Que tan poco libre y voluntaria era la permanencia en el Sodalicio lo muestra el hecho de cuando uno manifestaba su deseo de salir de comunidad, comenzaba un procedimiento tortuoso de “discernimiento” que podía durar meses, y en algunos casos incluso años, pues no estaba previsto que nadie se fuera: se consideraba una anormalidad, un mórbido imprevisto, una traición al inexorable llamado de Dios.

Cuando en enero de 1993 manifesté mi deseo de dejar la vida comunitaria y de ya no querer seguir siendo un laico consagrado, pasarían siete meses hasta que eso se concretara, siete meses que viví con una angustia permanente y recurrentes pensamientos suicidas. Eso explica por qué para muchos la huida tempestiva y clandestina era el procedimiento más expeditivo para abandonar el Sodalicio, a veces en circunstancias aventureras, como la de aquel exsodálite peruano que huyó de una comunidad sodálite en Bogotá y realizó por tierra el viaje hasta Lima, pasando por Ecuador, sufriendo contratiempos e incomodidades en una odisea que merece ser contada.
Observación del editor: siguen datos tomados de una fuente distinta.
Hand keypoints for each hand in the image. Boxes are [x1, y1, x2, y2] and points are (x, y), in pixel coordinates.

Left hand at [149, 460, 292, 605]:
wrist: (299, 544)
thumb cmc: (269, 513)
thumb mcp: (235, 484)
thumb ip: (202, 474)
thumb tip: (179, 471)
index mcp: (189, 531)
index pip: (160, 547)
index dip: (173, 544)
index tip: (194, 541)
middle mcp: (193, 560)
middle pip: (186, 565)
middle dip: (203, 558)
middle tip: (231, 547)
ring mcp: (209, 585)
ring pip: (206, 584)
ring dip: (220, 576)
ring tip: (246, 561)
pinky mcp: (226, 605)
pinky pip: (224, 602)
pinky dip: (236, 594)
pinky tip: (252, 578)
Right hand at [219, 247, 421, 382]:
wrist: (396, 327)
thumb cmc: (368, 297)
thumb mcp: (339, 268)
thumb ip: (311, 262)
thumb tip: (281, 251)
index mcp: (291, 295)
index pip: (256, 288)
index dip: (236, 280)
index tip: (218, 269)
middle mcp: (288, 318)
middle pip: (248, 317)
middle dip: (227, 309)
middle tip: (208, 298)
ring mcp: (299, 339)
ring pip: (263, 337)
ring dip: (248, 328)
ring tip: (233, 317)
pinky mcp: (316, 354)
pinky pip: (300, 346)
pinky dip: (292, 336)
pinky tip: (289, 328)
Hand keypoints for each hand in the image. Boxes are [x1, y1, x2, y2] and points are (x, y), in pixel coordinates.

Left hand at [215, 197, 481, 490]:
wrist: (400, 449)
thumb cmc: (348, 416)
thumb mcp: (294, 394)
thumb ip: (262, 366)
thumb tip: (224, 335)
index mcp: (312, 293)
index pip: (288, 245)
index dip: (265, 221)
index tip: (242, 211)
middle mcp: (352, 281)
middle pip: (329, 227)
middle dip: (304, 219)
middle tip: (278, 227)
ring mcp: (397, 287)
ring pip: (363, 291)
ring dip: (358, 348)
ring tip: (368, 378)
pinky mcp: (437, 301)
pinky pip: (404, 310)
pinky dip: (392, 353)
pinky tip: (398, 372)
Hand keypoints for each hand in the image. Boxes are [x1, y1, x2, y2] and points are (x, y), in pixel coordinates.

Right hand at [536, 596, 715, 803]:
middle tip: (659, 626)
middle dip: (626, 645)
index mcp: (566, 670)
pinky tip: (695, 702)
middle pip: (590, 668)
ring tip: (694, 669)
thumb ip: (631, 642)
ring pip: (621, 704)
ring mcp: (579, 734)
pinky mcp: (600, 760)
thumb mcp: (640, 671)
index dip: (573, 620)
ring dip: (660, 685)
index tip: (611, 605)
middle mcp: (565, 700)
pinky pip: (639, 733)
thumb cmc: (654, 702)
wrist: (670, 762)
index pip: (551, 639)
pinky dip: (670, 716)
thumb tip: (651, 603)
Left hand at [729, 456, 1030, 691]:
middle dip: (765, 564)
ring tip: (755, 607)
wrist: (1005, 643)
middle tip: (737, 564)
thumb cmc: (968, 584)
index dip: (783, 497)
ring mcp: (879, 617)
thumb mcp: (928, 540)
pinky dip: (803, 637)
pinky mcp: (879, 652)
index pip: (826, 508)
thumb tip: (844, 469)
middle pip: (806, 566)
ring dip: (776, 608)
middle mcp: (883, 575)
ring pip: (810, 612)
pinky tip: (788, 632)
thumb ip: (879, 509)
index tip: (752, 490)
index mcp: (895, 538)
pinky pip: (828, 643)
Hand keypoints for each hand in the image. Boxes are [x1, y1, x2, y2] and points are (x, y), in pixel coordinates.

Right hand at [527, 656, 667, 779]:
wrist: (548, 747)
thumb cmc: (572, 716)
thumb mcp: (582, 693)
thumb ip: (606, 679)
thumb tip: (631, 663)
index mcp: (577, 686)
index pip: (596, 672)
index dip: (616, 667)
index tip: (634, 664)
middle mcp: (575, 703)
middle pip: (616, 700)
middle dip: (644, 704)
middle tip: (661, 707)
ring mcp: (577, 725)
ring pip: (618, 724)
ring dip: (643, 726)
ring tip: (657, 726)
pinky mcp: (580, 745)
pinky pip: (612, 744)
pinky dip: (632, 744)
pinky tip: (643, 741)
Todos los que huyeron se libraron de escribir sus cartas de salida, que también eran una especie de cartas de sujeción, pues en ellas debía quedar plasmado por escrito que la culpa de abandonar la comunidad era única y exclusivamente del renunciante. En mi carta, escrita en San Bartolo y fechada el 17 de julio de 1993, decía yo lo siguiente:

«En mi vida comunitaria, a lo largo de estos últimos años, siempre he tenido problemas debido en gran parte a mis propias inconsistencias. Estos problemas se han manifestado de manera particularmente fuerte en los últimos tiempos, de tal modo que me han hecho llegar a una situación de profundo cuestionamiento personal. En estas circunstancias, luego de pasar por un largo período de discernimiento en San Bartolo, he llegado al punto de considerar la posibilidad de abandonar la vida comunitaria, puesto que me resulta difícil permanecer en ella, y creo que, debido a mis problemas personales, ello puede conllevar obstáculos para el desenvolvimiento de mi vida cristiana».

No era el Sodalicio el que estaba mal, sino yo. Sacudirme esa conclusión me demoró más de una década. Y a pesar de lo que allí yo escribía con candorosa ingenuidad —«sé que podré contar siempre con la ayuda de mis hermanos sodálites en los momentos más difíciles»—, lo que en realidad ocurrió fue otra cosa: una mezcla de traición, desprecio y discriminación hacia mi persona por haber abandonado el camino de la vida consagrada sodálite.

Cada vez que se lea una de esas cartas de sujeción, se deberá ponerlas en su contexto y conocer las circunstancias en que fueron escritas. No son expresión de libre voluntad —pues se revisaba sus contenidos para que estuvieran conformes, mientras se tenía controlados mental y afectivamente a quienes las escribían—, sino prueba del lavado de cerebro que se practicaba en el Sodalicio. Y uno de los artefactos más atroces de la manipulación ejercida por las autoridades sodálites sobre quienes pertenecen o pertenecieron al Sodalicio.